A can for the preparation of sparkling water has a volume of 5 cm ^ 2 and contains carbon dioxide under
A can for the preparation of sparkling water has a volume of 5 cm ^ 2 and contains carbon dioxide under a pressure of 1.6 MPa at a temperature of 30C. What is the mass of the gas in the can?
To find the value of the mass of the carbon dioxide used in the cartridge, we use the Mendeleev-Clapeyron equation: P * V = m * R * T / MCO2, from where we express: m = P * V * MCO2 / (R * T).

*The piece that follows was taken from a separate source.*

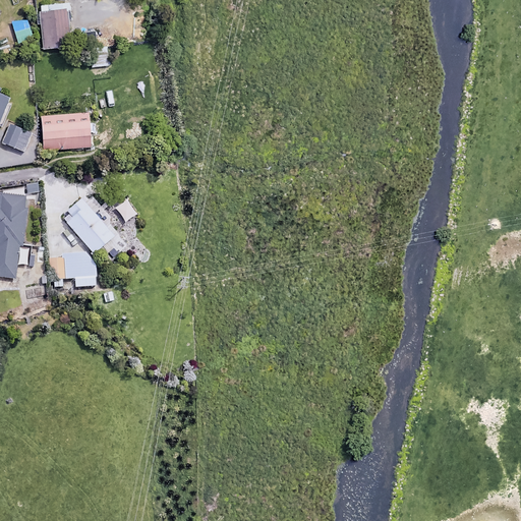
[(66,3),(40,5),(44,50),(70,48),(66,3)]
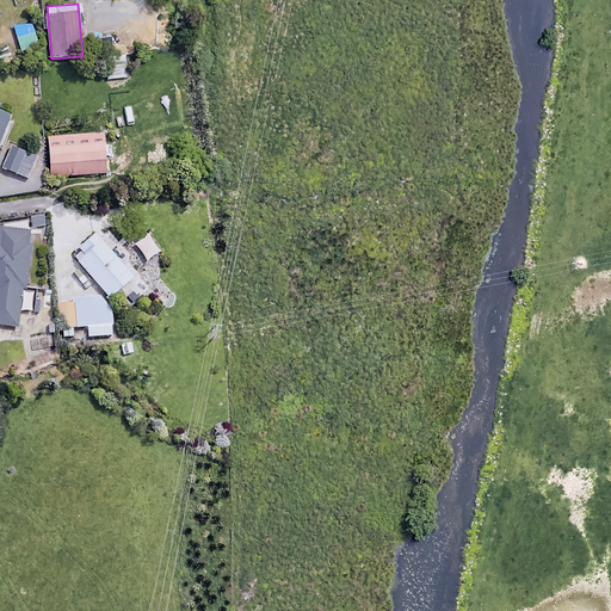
[(35,37),(29,22),(12,28),(18,44),(35,37)]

Constants and variables: P – pressure of the used carbon dioxide (P = 1.6 MPa = 1.6 * 10 ^ 6 Pa); V is the volume of the can (V = 5 cm3 = 5 * 10 ^ -6 m3); MСO2 – molar mass (MСO2 = 0.044 kg / mol); R – universal gas constant (R = 8.31 J / (K * mol)); T – abs. gas temperature (Т = 303 К = 30 ºС).
Calculation: m = P * V * MSO2 / (R * T) = 1.6 * 10 ^ 6 * 5 * 10 ^ -6 * 0.044 / (8.31 * 303) = 1.4 * 10 ^ -4 kg = 0.14 g.
Answer: The can contains 0.14 g of carbon dioxide.